Fin de l’épidémie d’Ebola en RDC

Le ministère congolais de la Santé publique, Oly Ilunga, le 12/05/2018 à Mbandaka, lors d’une mission de travail dans le cadre de la riposte contre l’épidémie d’Ebola à Bikoro. Photo John Bompengo

Le ministre de la Santé Oly Ilunga a déclaré ce mardi 24 juillet la fin de l’épidémie d’Ebola qui a sévi dans la province de l’Equateur depuis le mois de mai. Dans un communiqué rendu public à cette occasion, Oly Ilunga affirme que depuis le 6 juin 2018, aucun nouveau cas confirmé de maladie à virus Ebola n’a été enregistré dans cette province.

Le dernier malade confirmé d’Ebola est sorti guéri du centre de traitement de Bikoro le 12 juin 2018, rappelle le ministre de la Santé.
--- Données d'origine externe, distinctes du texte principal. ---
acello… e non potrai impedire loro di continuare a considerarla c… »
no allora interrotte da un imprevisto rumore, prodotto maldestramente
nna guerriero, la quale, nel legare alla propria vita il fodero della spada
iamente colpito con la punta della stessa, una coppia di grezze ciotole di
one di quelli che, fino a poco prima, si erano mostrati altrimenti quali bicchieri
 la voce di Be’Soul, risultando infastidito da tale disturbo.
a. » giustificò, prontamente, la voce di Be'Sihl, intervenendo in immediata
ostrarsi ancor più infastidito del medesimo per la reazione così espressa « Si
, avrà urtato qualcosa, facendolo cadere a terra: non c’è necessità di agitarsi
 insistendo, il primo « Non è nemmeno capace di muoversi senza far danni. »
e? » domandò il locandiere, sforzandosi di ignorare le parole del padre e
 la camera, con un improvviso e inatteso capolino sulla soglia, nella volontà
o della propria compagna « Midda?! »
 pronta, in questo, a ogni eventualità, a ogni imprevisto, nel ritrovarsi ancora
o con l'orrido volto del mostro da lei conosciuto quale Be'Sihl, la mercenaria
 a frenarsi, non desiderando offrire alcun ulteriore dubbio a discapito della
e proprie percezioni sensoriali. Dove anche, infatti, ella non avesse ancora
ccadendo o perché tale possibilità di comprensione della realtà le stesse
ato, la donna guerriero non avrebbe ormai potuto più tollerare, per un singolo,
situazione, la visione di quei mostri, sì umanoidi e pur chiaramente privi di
« Aussi, après une période d’observation de 42 jours, sans aucun nouveau cas confirmé enregistré, et conformément à la réglementation sanitaire internationale, je déclare à partir de ce jour, 24 juillet 2018, la fin de l’épidémie de la maladie à virus Ebola dans la province de l’Equateur, en République Démocratique du Congo », a annoncé Oly Ilunga.
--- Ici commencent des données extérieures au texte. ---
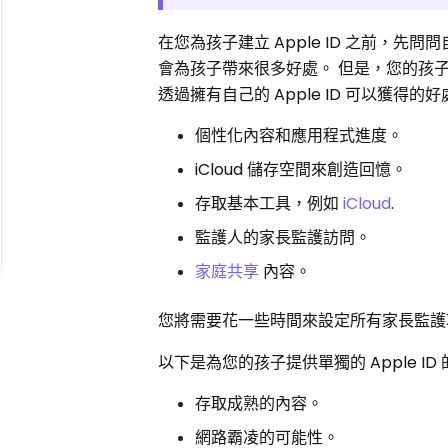
在您為孩子建立 Apple ID 之前，先
會為孩子帶來很多好處。 但是，您的孩
透過擁有自己的 Apple ID 可以獲得的
個性化內容和應用程式進度。
iCloud 儲存空間來創造回憶。
存取基本工具，例如
iCloud
.
監護人的家長監護訪問。
家庭共享
內容。
您將需要花一些時間來設定所有家長監
以下是為您的孩子提供單獨的 Apple ID
存取成熟的內容。
網路霸凌的可能性。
Après vérification et consolidation des bases de données, la Coordination nationale a comptabilisé 54 cas, dont 33 décès et 21 survivants, qui se sont regroupés au sein de l’Association nationale des vainqueurs d’Ebola.

M. Ilunga remercie les partenaires qui ont travaillé en étroite collaboration avec les experts nationaux et qui se sont « spontanément alignés sur les priorités du gouvernement ».
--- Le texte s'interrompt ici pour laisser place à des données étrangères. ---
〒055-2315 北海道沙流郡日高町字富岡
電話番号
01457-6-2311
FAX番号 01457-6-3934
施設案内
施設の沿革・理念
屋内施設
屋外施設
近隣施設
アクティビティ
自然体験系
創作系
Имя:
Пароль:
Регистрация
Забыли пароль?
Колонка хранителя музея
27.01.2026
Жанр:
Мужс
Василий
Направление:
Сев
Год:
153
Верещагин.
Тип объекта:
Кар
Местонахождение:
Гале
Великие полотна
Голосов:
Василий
« Au-delà de la réponse à l’épidémie, cet alignement inédit de toutes les parties prenantes est la seule voie qui nous permettra d’atteindre notre unique objectif, à savoir l’amélioration de la santé et du bien-être de la population congolaise. C’est donc dans cette dynamique d’alignement des tous les acteurs derrière le Gouvernement, que nous entamons dès aujourd’hui les phases post-épidémie qui comprennent la stabilisation de la situation, la résilience du système dans les zones de santé touchées et impactées par cette neuvième épidémie, et le renforcement au niveau national de notre système de surveillance, détection et riposte », a affirmé le ministre de la Santé.